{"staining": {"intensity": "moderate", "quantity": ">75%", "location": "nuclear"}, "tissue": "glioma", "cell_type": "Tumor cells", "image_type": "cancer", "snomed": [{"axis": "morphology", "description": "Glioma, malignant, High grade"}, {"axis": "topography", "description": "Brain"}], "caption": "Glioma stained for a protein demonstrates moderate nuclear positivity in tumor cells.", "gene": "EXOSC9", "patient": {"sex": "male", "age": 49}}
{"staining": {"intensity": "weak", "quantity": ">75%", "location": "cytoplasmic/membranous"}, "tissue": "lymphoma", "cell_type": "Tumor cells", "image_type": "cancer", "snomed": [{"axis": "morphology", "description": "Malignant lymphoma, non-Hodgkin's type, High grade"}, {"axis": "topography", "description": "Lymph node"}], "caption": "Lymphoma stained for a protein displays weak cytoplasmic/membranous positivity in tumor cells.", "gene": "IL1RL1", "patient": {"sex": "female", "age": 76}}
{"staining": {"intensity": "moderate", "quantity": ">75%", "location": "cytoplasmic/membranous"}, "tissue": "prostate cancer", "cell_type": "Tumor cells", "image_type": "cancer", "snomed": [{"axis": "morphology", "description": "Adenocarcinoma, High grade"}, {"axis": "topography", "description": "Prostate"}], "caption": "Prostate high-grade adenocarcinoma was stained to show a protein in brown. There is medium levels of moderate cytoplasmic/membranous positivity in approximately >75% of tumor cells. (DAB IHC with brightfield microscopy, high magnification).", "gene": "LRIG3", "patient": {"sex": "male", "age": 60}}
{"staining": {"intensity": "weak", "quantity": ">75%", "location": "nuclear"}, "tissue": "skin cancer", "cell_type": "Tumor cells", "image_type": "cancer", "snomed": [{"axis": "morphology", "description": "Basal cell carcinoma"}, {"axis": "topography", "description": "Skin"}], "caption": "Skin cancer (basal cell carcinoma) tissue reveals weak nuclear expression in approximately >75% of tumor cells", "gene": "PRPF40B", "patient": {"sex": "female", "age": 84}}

> Work task
A reply that repeats all the data exactly is required.

> Exercise response
{"staining": {"intensity": "moderate", "quantity": ">75%", "location": "nuclear"}, "tissue": "glioma", "cell_type": "Tumor cells", "image_type": "cancer", "snomed": [{"axis": "morphology", "description": "Glioma, malignant, High grade"}, {"axis": "topography", "description": "Brain"}], "caption": "Glioma stained for a protein demonstrates moderate nuclear positivity in tumor cells.", "gene": "EXOSC9", "patient": {"sex": "male", "age": 49}}
{"staining": {"intensity": "weak", "quantity": ">75%", "location": "cytoplasmic/membranous"}, "tissue": "lymphoma", "cell_type": "Tumor cells", "image_type": "cancer", "snomed": [{"axis": "morphology", "description": "Malignant lymphoma, non-Hodgkin's type, High grade"}, {"axis": "topography", "description": "Lymph node"}], "caption": "Lymphoma stained for a protein displays weak cytoplasmic/membranous positivity in tumor cells.", "gene": "IL1RL1", "patient": {"sex": "female", "age": 76}}
{"staining": {"intensity": "moderate", "quantity": ">75%", "location": "cytoplasmic/membranous"}, "tissue": "prostate cancer", "cell_type": "Tumor cells", "image_type": "cancer", "snomed": [{"axis": "morphology", "description": "Adenocarcinoma, High grade"}, {"axis": "topography", "description": "Prostate"}], "caption": "Prostate high-grade adenocarcinoma was stained to show a protein in brown. There is medium levels of moderate cytoplasmic/membranous positivity in approximately >75% of tumor cells. (DAB IHC with brightfield microscopy, high magnification).", "gene": "LRIG3", "patient": {"sex": "male", "age": 60}}
{"staining": {"intensity": "weak", "quantity": ">75%", "location": "nuclear"}, "tissue": "skin cancer", "cell_type": "Tumor cells", "image_type": "cancer", "snomed": [{"axis": "morphology", "description": "Basal cell carcinoma"}, {"axis": "topography", "description": "Skin"}], "caption": "Skin cancer (basal cell carcinoma) tissue reveals weak nuclear expression in approximately >75% of tumor cells", "gene": "PRPF40B", "patient": {"sex": "female", "age": 84}}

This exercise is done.